Just made my 3-year-old's first dental appointment. It includes a cleaning, exam, oral hygiene tips, and fluoride treatment.
I asked the receptionist what "fluoride treatment" entailed because I was thinking a semi-permanent sealant, but she said "it's just a little fluoride the dentist brushes on the back teeth, kind of like a vitamin, and usually lasts about six months."
FTR, he is still breastfeeding, is vax-free, and a super-healthy kid -- we eat mostly organic, etc. I worry because we generally use fluoride-free toothpaste with him, so is the fluoride-treatment a really dumb idea?
I have the same life style... my child is 2 years we have had severe dental problems all blamed on nursing at night. We have been encouraged to use fluoride in toothpaste form or a treatment. After researching for me I want to do some vitamin and mineral supplements therefore it is not toxic etc. My daughter eats well so this is not necessarily needed but there are some things that are naturally in food that she will not eat.
Anyway I know this is old but for anyone else.
After researching fluoride, I now decline all fluoride products for my kids and myself. Treatments, drops, toothpaste, etc. It is an extremely toxic substance. The studies show that applied topically, it can thicken the topmost protective layer of the tooth by a very very small amount (much less than the width of a human hair). I just personally don't feel it is worth it. It is not a vitamin or a substance that the body needs or requires in any way, but is just another consumer product that everyone should research. Also, from what I have read, consuming it through water or drops, etc. will not have the same effect--it needs to be applied topically to have any effect on tooth enamel. This really goes against what we as consumers have all been lead to believe...I still remember my doctor pushing the fluoride drops when my first baby was a few months old...

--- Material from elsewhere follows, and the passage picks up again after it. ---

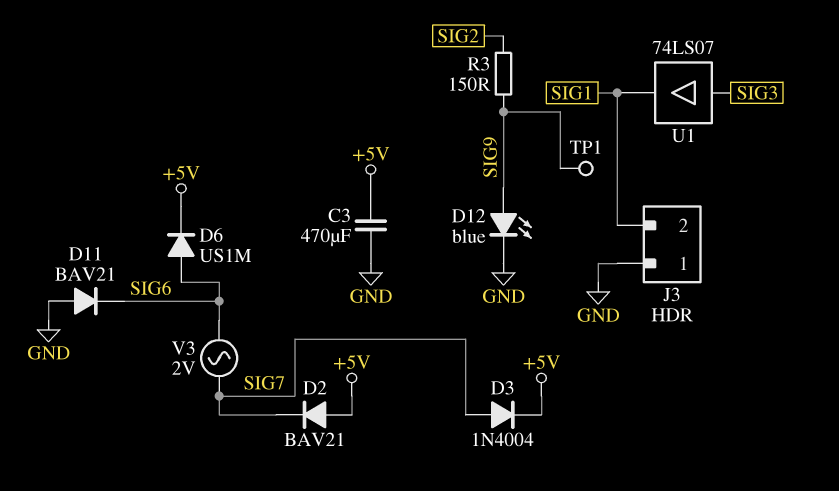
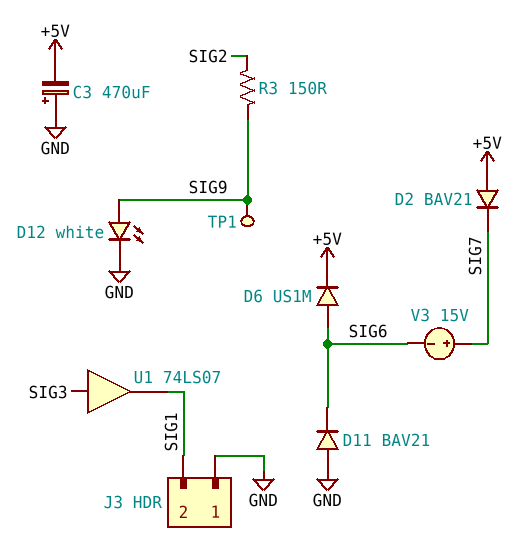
C3: 470uF (+5V, GND) -> 470uF (plus GND, minus +5V)
D3: diode 1N4004 (A SIG7, K +5V) -> none
D12: LED blue (A SIG9, K GND) -> LED white (A SIG9, K GND)
V3: AC 2V (SIG6, SIG7) -> 15V (plus SIG7, minus SIG6)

My dentist puts this stuff on DD's teeth. It's like a paste, it's "golden" in the leaflet (yellowy brown on her teeth!). He paints it on, it sets hard and you don't brush their teeth afterwards for that evening - by then it had mostly fallen off anyway). They do it twice a year (at every appointment). She is 5 and has no decay, but has not been having topical flouride for very long. We do however use flouride toothpaste. No dentist here (UK) would ever give flouride drops without a medical reason because of the risk of flourosis. Topical treatment is all that is offered. There is no compulsion for us to have it done, we decided we wanted her to have it.